▸ WORK TO COMPLETE: Please convert all of the records below into a JSON list of strings, one string per line, leaving out blank lines and the pictures.

▸ RECORDS SHOWN:

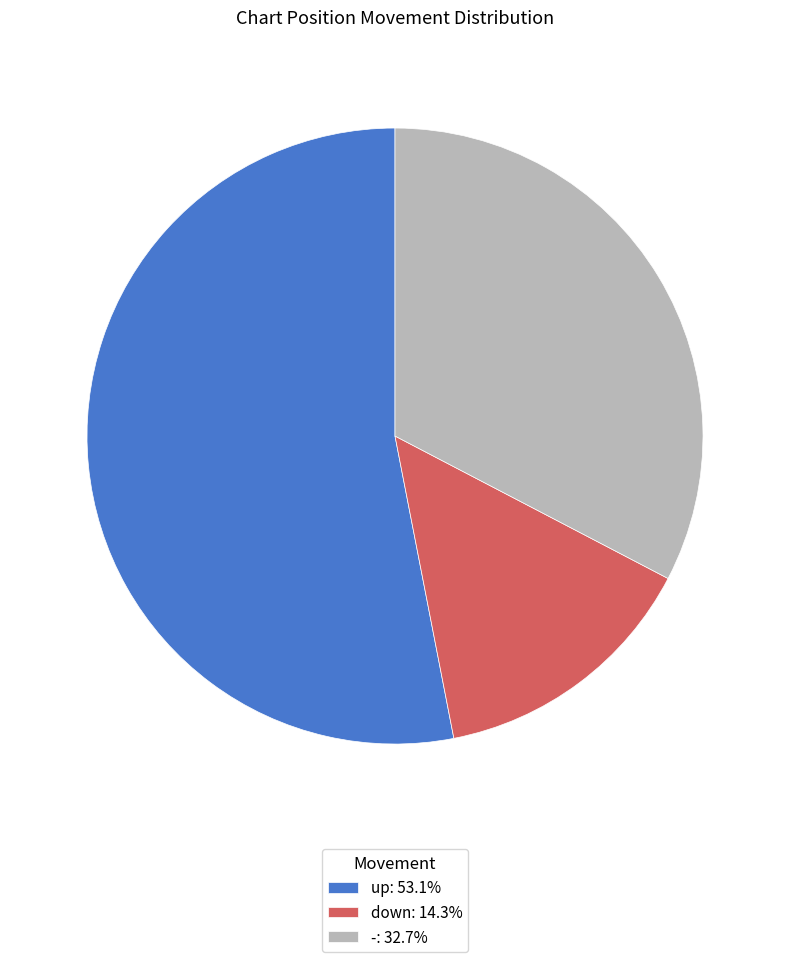

Is up: 53.1% the majority of the pie?

Yes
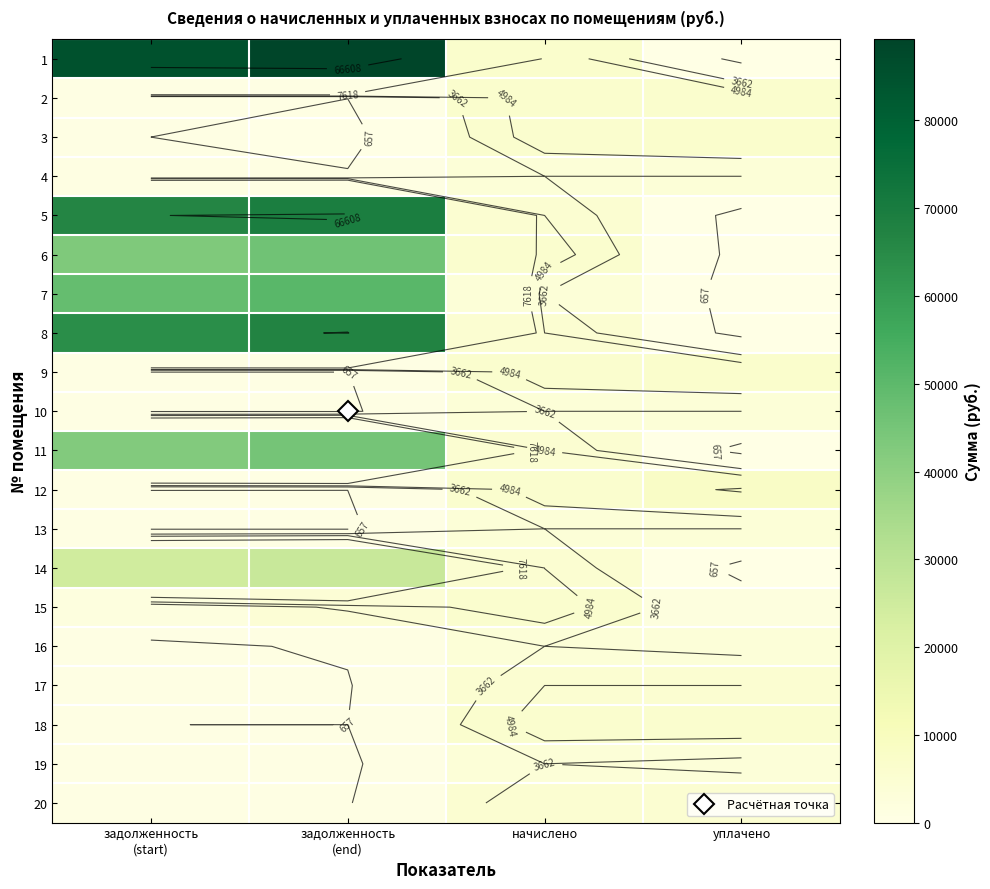

Between задолженность
(end) and задолженность
(start), which is larger?

задолженность
(end)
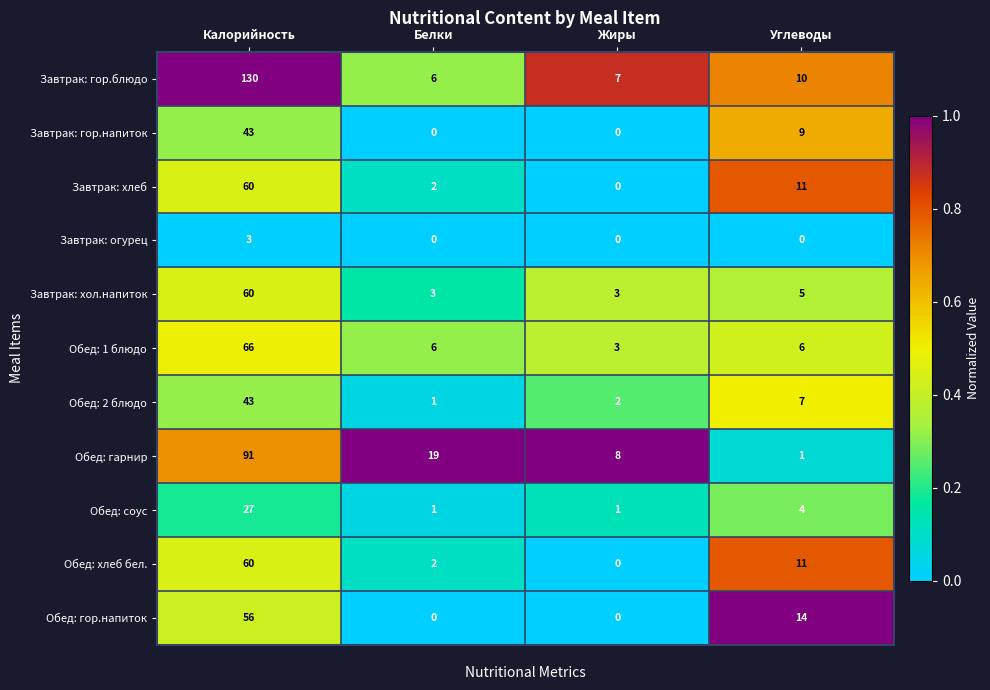

What is the total value across all series at Белки?

40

▸ EXERCISE SOLUTION:
[
  "Is up: 53.1% the majority of the pie?",
  "Yes",
  "Between задолженность",
  "(end) and задолженность",
  "(start), which is larger?",
  "задолженность",
  "(end)",
  "What is the total value across all series at Белки?",
  "40"
]